#### Source material ####

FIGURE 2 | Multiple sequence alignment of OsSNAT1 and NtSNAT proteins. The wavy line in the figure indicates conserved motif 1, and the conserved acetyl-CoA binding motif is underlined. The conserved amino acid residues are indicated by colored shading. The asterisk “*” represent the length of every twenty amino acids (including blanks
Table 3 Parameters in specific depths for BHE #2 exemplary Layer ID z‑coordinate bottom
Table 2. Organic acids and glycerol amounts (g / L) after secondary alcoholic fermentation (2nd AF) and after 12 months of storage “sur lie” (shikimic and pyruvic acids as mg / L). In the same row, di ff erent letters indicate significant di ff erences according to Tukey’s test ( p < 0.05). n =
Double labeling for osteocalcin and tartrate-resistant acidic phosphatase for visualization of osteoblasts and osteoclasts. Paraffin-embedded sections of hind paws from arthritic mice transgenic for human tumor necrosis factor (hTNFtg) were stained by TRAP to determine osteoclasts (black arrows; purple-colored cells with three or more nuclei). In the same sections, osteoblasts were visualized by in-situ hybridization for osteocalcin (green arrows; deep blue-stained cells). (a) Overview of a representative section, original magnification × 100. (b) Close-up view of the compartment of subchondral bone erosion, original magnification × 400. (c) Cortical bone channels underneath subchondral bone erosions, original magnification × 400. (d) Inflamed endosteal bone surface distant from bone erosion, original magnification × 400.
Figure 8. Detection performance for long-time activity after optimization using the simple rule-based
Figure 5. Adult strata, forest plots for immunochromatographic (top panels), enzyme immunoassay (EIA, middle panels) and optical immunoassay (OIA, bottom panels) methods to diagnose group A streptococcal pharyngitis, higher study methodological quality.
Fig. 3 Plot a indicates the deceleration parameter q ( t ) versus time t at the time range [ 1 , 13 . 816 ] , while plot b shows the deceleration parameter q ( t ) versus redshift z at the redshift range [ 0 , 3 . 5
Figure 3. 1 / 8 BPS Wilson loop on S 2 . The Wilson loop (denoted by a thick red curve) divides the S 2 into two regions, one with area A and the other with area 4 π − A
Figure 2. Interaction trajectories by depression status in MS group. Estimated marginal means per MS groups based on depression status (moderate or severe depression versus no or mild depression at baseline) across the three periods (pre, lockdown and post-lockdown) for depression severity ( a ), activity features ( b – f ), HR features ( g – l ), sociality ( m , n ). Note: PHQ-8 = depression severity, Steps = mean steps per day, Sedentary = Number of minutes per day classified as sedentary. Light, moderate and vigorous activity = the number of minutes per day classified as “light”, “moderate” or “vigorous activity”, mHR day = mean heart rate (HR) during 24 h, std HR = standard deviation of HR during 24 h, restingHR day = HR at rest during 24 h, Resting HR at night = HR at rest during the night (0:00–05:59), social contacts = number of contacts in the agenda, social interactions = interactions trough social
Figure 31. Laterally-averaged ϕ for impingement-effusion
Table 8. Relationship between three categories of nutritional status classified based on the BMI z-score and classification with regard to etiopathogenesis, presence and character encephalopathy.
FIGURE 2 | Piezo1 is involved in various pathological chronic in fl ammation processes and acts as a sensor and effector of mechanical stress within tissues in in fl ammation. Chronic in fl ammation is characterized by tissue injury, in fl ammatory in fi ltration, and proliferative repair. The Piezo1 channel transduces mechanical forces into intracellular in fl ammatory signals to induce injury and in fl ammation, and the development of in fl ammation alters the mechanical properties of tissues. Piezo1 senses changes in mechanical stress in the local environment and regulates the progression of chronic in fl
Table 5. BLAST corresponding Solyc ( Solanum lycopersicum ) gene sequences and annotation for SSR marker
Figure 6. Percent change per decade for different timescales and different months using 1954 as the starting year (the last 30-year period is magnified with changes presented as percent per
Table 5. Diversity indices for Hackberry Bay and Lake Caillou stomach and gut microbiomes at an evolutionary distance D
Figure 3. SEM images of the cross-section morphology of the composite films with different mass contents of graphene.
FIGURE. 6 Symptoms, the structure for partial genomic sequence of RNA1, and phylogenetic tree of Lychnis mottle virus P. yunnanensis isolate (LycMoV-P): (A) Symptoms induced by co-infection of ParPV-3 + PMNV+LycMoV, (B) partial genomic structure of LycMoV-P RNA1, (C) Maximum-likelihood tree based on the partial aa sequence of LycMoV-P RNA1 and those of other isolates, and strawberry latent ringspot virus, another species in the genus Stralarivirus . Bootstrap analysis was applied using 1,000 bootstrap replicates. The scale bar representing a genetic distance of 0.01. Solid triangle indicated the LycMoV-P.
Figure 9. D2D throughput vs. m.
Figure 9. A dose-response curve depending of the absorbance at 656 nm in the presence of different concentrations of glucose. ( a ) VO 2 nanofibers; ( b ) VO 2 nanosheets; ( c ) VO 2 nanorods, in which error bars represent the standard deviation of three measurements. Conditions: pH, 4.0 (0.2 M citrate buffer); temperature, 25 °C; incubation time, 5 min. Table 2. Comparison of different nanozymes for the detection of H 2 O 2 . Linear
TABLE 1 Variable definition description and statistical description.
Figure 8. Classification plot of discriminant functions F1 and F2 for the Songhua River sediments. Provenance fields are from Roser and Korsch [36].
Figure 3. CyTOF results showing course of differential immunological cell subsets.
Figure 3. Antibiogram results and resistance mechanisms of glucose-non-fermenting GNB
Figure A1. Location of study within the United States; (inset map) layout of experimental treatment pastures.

####

**Exercise**
Write out exactly the lines that fall from the line with "FIGURE. 6 Symptoms, the" to the line with "Figure 9. D2D throughput vs. m." in the records above, keeping both ends.

**Solved problem**
FIGURE. 6 Symptoms, the structure for partial genomic sequence of RNA1, and phylogenetic tree of Lychnis mottle virus P. yunnanensis isolate (LycMoV-P): (A) Symptoms induced by co-infection of ParPV-3 + PMNV+LycMoV, (B) partial genomic structure of LycMoV-P RNA1, (C) Maximum-likelihood tree based on the partial aa sequence of LycMoV-P RNA1 and those of other isolates, and strawberry latent ringspot virus, another species in the genus Stralarivirus . Bootstrap analysis was applied using 1,000 bootstrap replicates. The scale bar representing a genetic distance of 0.01. Solid triangle indicated the LycMoV-P.
Figure 9. D2D throughput vs. m.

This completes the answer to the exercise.